• _DIRECTIONS FOR THIS TASK_
Only those lines in the data below from the line containing "fx_px: 1420" through the line containing "exposure_s: 1/128", both included, should be restated word for word.

• _EXCERPTED DATA_

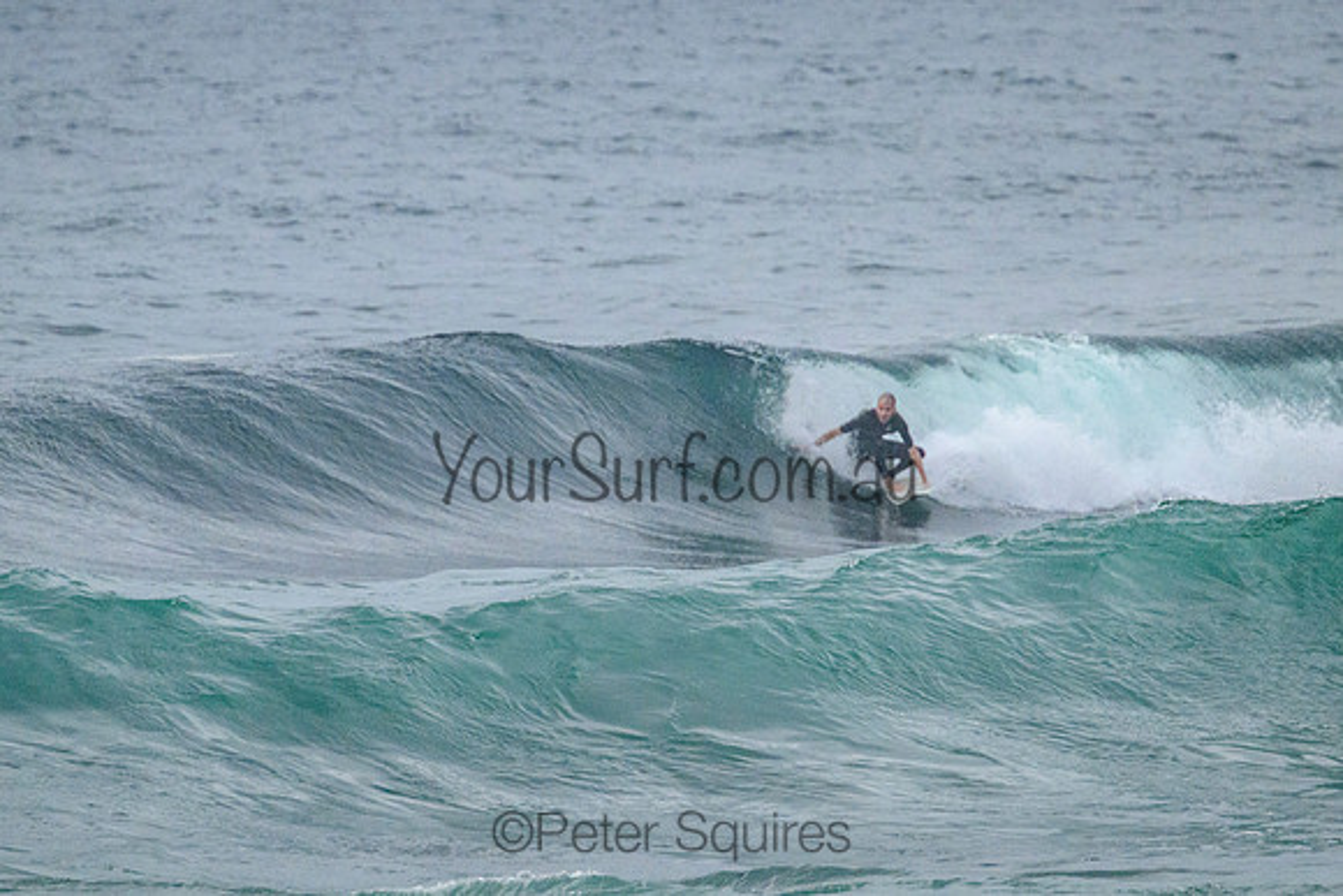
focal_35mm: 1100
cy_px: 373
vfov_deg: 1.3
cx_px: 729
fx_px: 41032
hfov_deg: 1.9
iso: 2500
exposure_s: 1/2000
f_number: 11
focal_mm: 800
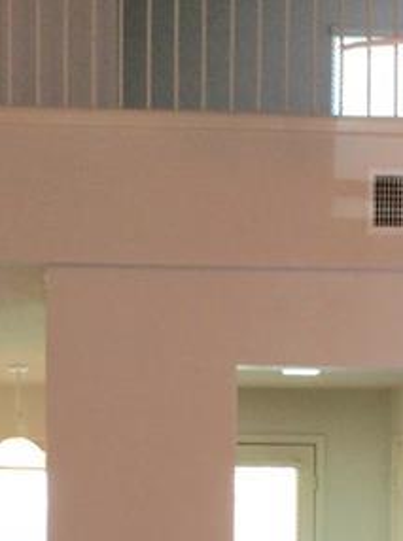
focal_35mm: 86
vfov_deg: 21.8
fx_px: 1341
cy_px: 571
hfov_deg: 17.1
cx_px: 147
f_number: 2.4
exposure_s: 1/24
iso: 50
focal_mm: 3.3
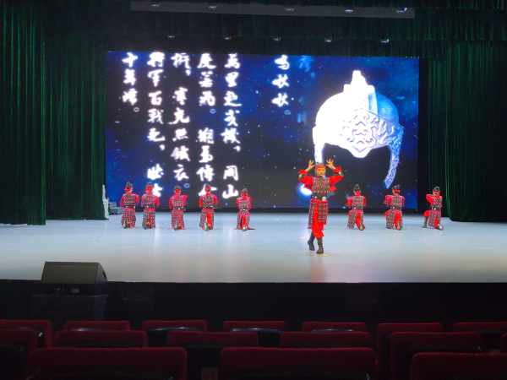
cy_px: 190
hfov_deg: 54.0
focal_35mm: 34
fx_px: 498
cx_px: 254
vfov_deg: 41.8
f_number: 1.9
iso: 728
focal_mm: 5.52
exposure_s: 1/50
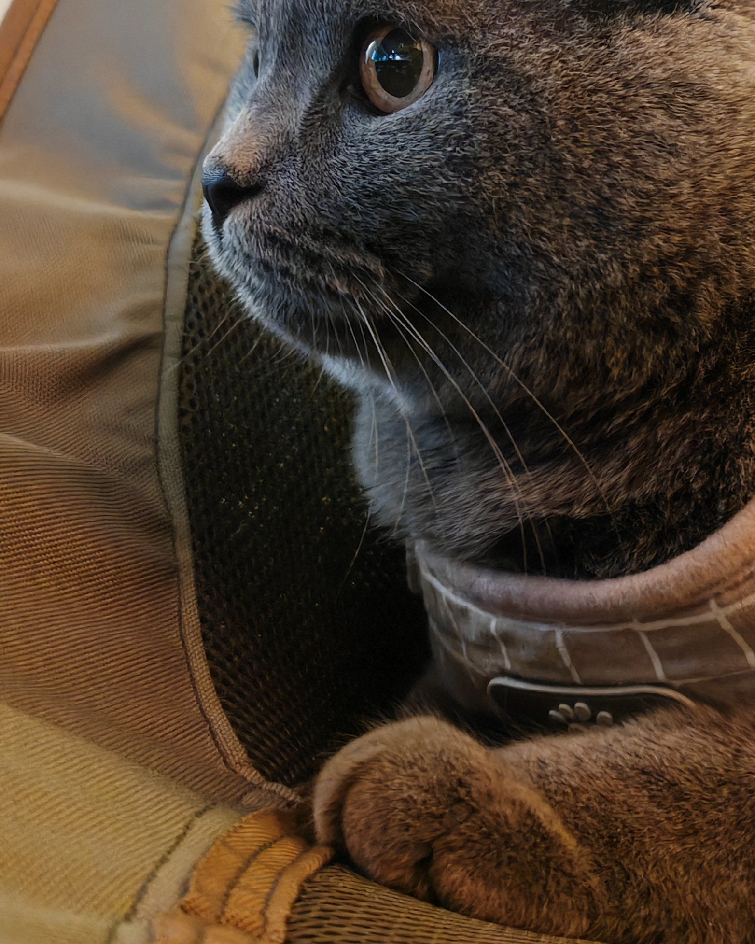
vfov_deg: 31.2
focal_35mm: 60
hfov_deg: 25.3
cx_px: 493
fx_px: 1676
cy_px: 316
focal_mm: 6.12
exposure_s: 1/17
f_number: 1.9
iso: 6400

...

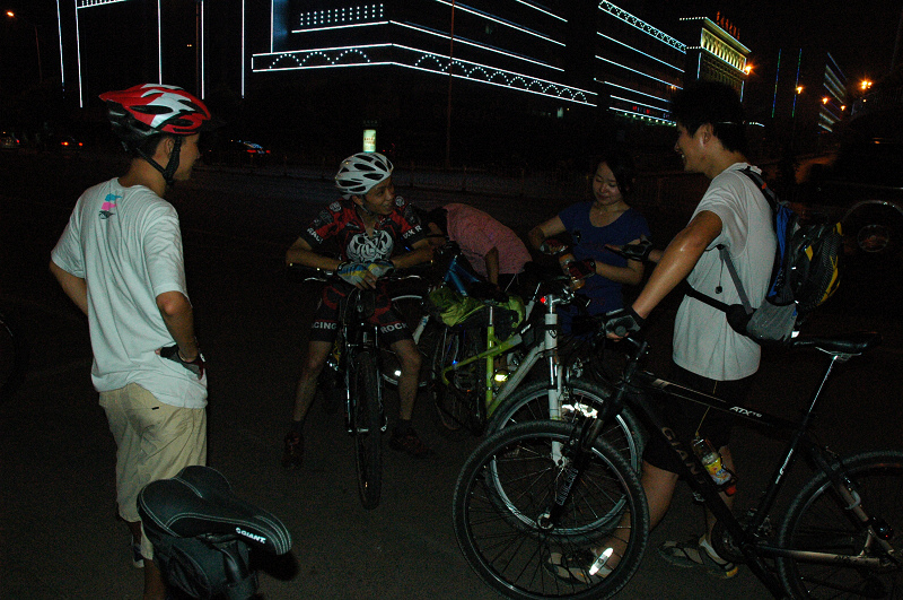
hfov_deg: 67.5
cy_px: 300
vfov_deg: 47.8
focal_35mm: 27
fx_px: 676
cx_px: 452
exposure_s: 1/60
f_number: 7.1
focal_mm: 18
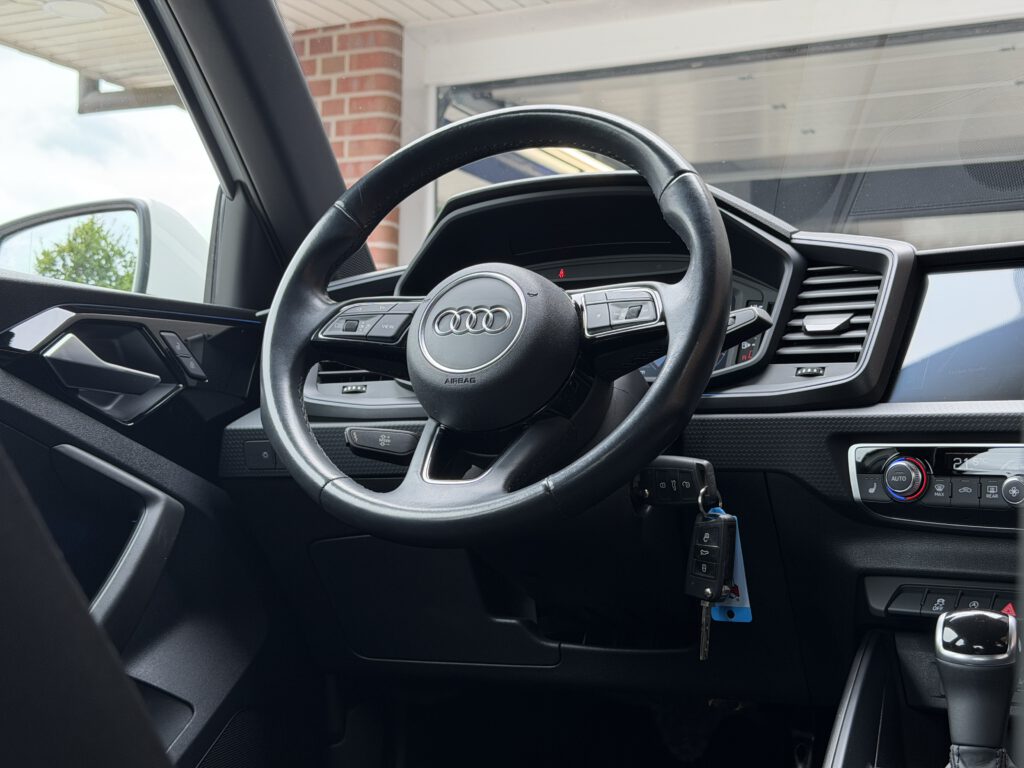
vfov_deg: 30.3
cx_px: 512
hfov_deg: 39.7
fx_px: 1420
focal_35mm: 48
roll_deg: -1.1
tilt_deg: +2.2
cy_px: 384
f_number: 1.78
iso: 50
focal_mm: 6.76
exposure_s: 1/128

• _EXERCISE RESPONSE_
fx_px: 1420
focal_35mm: 48
roll_deg: -1.1
tilt_deg: +2.2
cy_px: 384
f_number: 1.78
iso: 50
focal_mm: 6.76
exposure_s: 1/128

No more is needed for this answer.